I need to normalize my data columns so that the top data maps to approximately 1.0 and the bottom data maps to approximately -1.0. The data has been tagged with section column with top, falling, bottom and rising data.
using DataFrames, Statistics
df = DataFrame(
sec = ["t", "t", "f", "f", "f", "b", "b", "r", "r", "r"],
a = [1.01, 0.99, 0.5, 0.0, -0.5, -0.99, -1.01, -0.5, 0, 0.5],
b = 0.5 .+ [1.01, 0.99, 0.5, 0.0, -0.5, -0.99, -1.01, -0.5, 0, 0.5],
c = 0.5 .+ 2.0 .* [1.01, 0.99, 0.5, 0.0, -0.5, -0.99, -1.01, -0.5, 0, 0.5]
)
df
10×4 DataFrame
Row │ sec a b c
│ String Float64 Float64 Float64
─────┼───────────────────────────────────
1 │ t 1.01 1.51 2.52
2 │ t 0.99 1.49 2.48
3 │ f 0.5 1.0 1.5
4 │ f 0.0 0.5 0.5
5 │ f -0.5 0.0 -0.5
6 │ b -0.99 -0.49 -1.48
7 │ b -1.01 -0.51 -1.52
8 │ r -0.5 0.0 -0.5
9 │ r 0.0 0.5 0.5
10 │ r 0.5 1.0 1.5
I ended up with creating additional data structures, highdf and lowdf for intermediate calculations, and then normalizing each column individually using the data stored in the highdf and lowdf for that column, creating the normalized data frame one column at a time, appending it to the resultant dataframe.
highdf = combine(filter(:sec => x -> x == "t", df), Not(:sec) .=> mean, renamecols=false)
lowdf = combine(filter(:sec => x -> x == "b", df), Not(:sec) .=> mean, renamecols=false)
println("highdf = ", highdf)
println("lowdf = ", lowdf)
normdf = select(df, :sec)
for (colname, colvals) in pairs(eachcol(df[:, Not(:sec)]))
normdf[!, colname] =
(colvals .* 2.0 .- (highdf[1, colname] + lowdf[1, colname])) .*
(1.0 / (highdf[1, colname] - lowdf[1, colname]))
end
highdf
1×3 DataFrame
Row │ a b c
│ Float64 Float64 Float64
─────┼───────────────────────────
1 │ 1.0 1.5 2.5
lowdf
1×3 DataFrame
Row │ a b c
│ Float64 Float64 Float64
─────┼───────────────────────────
1 │ -1.0 -0.5 -1.5
normdf
10×4 DataFrame
Row │ sec a b c
│ String Float64 Float64 Float64
─────┼───────────────────────────────────
1 │ t 1.01 1.01 1.01
2 │ t 0.99 0.99 0.99
3 │ f 0.5 0.5 0.5
4 │ f 0.0 0.0 0.0
5 │ f -0.5 -0.5 -0.5
6 │ b -0.99 -0.99 -0.99
7 │ b -1.01 -1.01 -1.01
8 │ r -0.5 -0.5 -0.5
9 │ r 0.0 0.0 0.0
10 │ r 0.5 0.5 0.5
I would like to simplify and speed up the code by using a single transformation. However, I ran into two problems creating an anonymous function to apply the normalization to a column.
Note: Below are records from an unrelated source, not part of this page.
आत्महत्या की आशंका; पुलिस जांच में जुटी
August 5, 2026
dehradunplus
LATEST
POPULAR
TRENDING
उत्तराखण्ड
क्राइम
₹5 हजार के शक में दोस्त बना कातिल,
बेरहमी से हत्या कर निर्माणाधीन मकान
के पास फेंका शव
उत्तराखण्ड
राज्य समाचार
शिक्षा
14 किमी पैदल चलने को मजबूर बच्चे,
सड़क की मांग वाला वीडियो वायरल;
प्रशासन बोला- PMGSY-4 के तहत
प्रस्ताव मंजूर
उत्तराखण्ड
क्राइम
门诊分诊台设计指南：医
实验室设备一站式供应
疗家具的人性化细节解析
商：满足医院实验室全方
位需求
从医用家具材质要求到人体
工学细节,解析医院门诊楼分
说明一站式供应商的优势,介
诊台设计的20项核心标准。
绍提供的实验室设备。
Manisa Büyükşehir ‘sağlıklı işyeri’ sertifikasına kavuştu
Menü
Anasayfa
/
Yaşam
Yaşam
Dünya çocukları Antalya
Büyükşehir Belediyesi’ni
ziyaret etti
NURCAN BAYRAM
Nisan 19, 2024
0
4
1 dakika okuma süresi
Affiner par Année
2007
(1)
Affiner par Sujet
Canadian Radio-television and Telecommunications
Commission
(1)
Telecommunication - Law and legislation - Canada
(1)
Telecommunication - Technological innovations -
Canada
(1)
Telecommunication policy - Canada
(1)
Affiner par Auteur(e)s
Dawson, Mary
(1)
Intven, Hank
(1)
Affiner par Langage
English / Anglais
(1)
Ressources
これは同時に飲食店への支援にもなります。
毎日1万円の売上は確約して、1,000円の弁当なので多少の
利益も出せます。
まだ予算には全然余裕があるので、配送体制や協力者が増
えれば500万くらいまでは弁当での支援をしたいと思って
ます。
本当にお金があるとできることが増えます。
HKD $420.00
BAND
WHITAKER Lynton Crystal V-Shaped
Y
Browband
First - to select the data used in averaging the top and bottom data requires accessing the :sec column of the data to filter for the top and bottom data. Second - storing the high a low averages of the column in local variables so that these values can be used multiple times in the normalization.
How do I write this as a single transformation like the following?
normdf = transform(
df,
Not(:sec) .=> (
colvals ->
local high = mean(filter(df[:, :sec] => (x .-> x == "t"), colvals))
local lowh = mean(filter(df[:, :sec] => (x .-> x == "b"), colvals))
(colvals .* 2.0 .- (high + low)) .* (1.0 / (high - low))
),
renamecols=false
)
After much searching, I found Julia has two features that enable the above code to be cleanly implemented in a single transformation:
First: Logical Indexing. Julia transform only passes the colvals, not the colnames to the function. In this case, I employ logical indexing into the colvals so I don't need to know which column I'm working on.
Second: Compound Expressions. Julia interprites multiple expressions within a single begin end block as a single expression. Further, the begin end block acts as the frame for variables. New variables within this frame are declared locally to the frame, so "local" is not required.
The compiler should note that the logical indexing for computing the mean is constant for all columns and compute the indexing only once.